Version comparison data:
=== Begin Enclosure ===
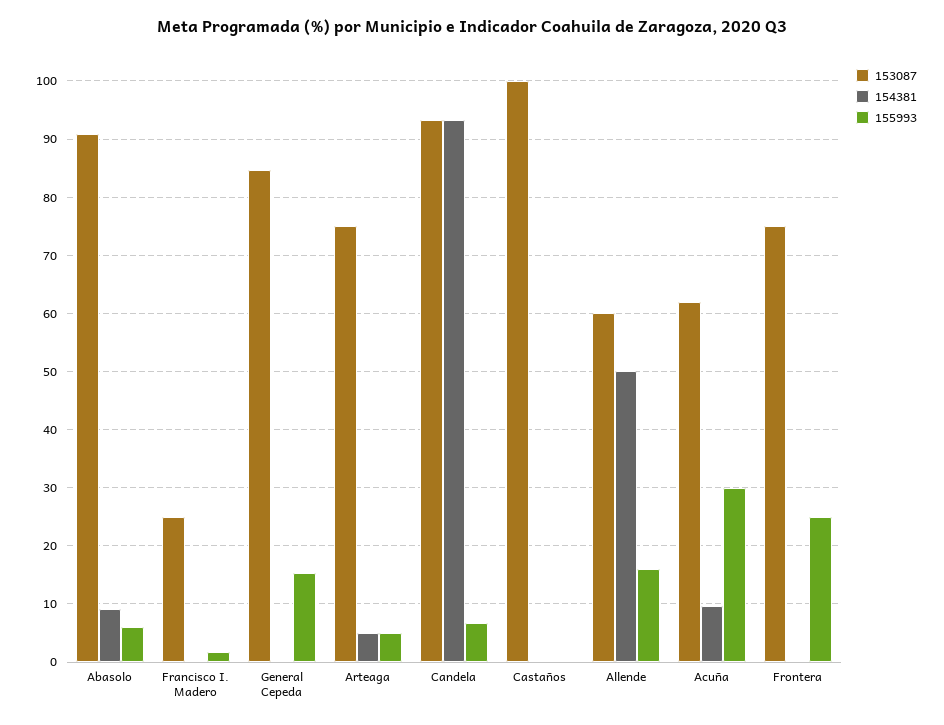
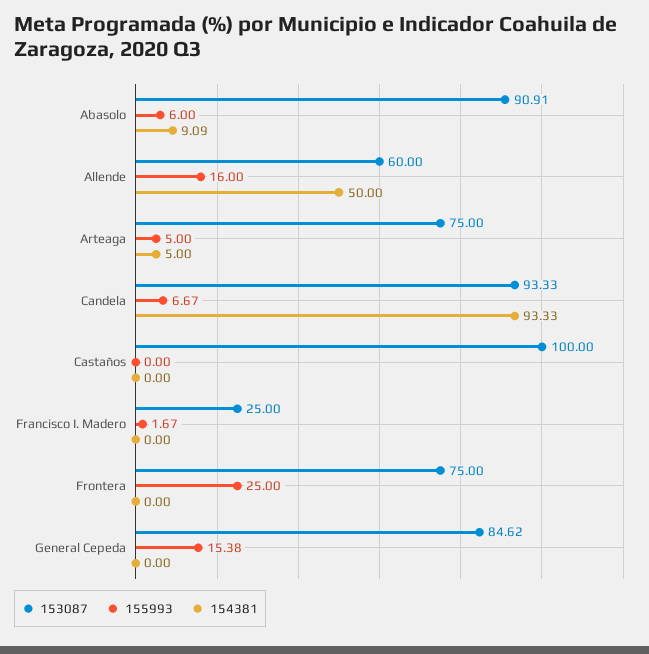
  {
    "153087": {
      "Abasolo": 90.91,
      "Francisco I. Madero": 25,
      "General Cepeda": 84.62,
      "Arteaga": 75,
      "Candela": 93.33,
      "Castaños": 100,
      "Allende": 60,
-     "Acuña": 62,
      "Frontera": 75
    },
    "154381": {
      "Abasolo": 9.09,
      "Francisco I. Madero": 0,
      "General Cepeda": 0,
      "Arteaga": 5,
      "Candela": 93.33,
      "Castaños": 0,
      "Allende": 50,
-     "Acuña": 10,
      "Frontera": 0
    },
    "155993": {
      "Abasolo": 6,
      "Francisco I. Madero": 1.67,
      "General Cepeda": 15.38,
      "Arteaga": 5,
      "Candela": 6.67,
      "Castaños": 0,
      "Allende": 16,
-     "Acuña": 30,
      "Frontera": 25
    }
  }

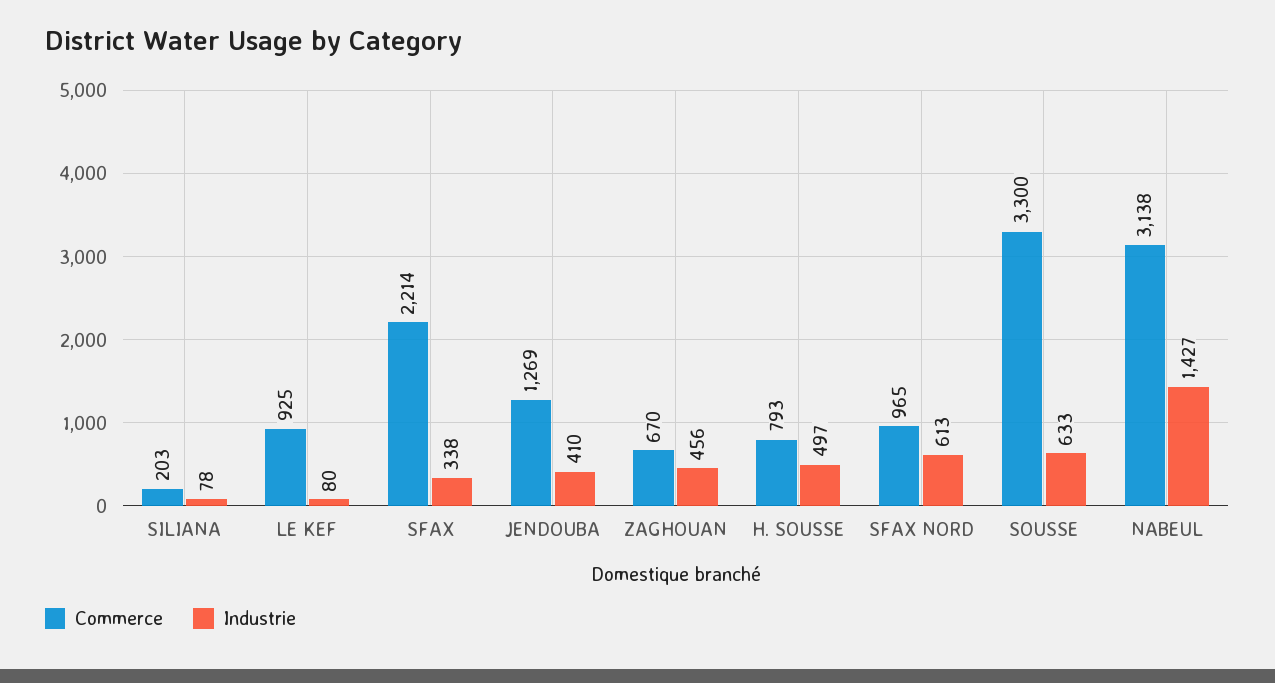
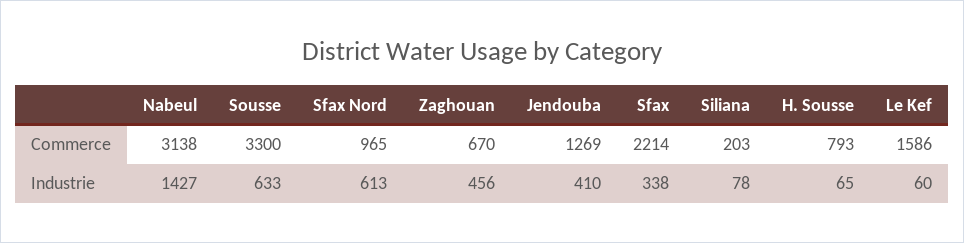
  {
    "Commerce": {
      "SILIANA": 203,
-     "LE KEF": 925,
+     "LE KEF": 1586,
      "SFAX": 2214,
      "JENDOUBA": 1269,
      "ZAGHOUAN": 670,
      "H. SOUSSE": 793,
      "SFAX NORD": 965,
      "SOUSSE": 3300,
      "NABEUL": 3138
    },
    "Industrie": {
      "SILIANA": 78,
-     "LE KEF": 80,
+     "LE KEF": 60,
      "SFAX": 338,
      "JENDOUBA": 410,
      "ZAGHOUAN": 456,
-     "H. SOUSSE": 497,
+     "H. SOUSSE": 65,
      "SFAX NORD": 613,
      "SOUSSE": 633,
      "NABEUL": 1427
    }
  }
=== End Enclosure ===
Repeat each line of the records exactly. Do not include the pictures.

  {
    "153087": {
      "Abasolo": 90.91,
      "Francisco I. Madero": 25,
      "General Cepeda": 84.62,
      "Arteaga": 75,
      "Candela": 93.33,
      "Castaños": 100,
      "Allende": 60,
-     "Acuña": 62,
      "Frontera": 75
    },
    "154381": {
      "Abasolo": 9.09,
      "Francisco I. Madero": 0,
      "General Cepeda": 0,
      "Arteaga": 5,
      "Candela": 93.33,
      "Castaños": 0,
      "Allende": 50,
-     "Acuña": 10,
      "Frontera": 0
    },
    "155993": {
      "Abasolo": 6,
      "Francisco I. Madero": 1.67,
      "General Cepeda": 15.38,
      "Arteaga": 5,
      "Candela": 6.67,
      "Castaños": 0,
      "Allende": 16,
-     "Acuña": 30,
      "Frontera": 25
    }
  }

  {
    "Commerce": {
      "SILIANA": 203,
-     "LE KEF": 925,
+     "LE KEF": 1586,
      "SFAX": 2214,
      "JENDOUBA": 1269,
      "ZAGHOUAN": 670,
      "H. SOUSSE": 793,
      "SFAX NORD": 965,
      "SOUSSE": 3300,
      "NABEUL": 3138
    },
    "Industrie": {
      "SILIANA": 78,
-     "LE KEF": 80,
+     "LE KEF": 60,
      "SFAX": 338,
      "JENDOUBA": 410,
      "ZAGHOUAN": 456,
-     "H. SOUSSE": 497,
+     "H. SOUSSE": 65,
      "SFAX NORD": 613,
      "SOUSSE": 633,
      "NABEUL": 1427
    }
  }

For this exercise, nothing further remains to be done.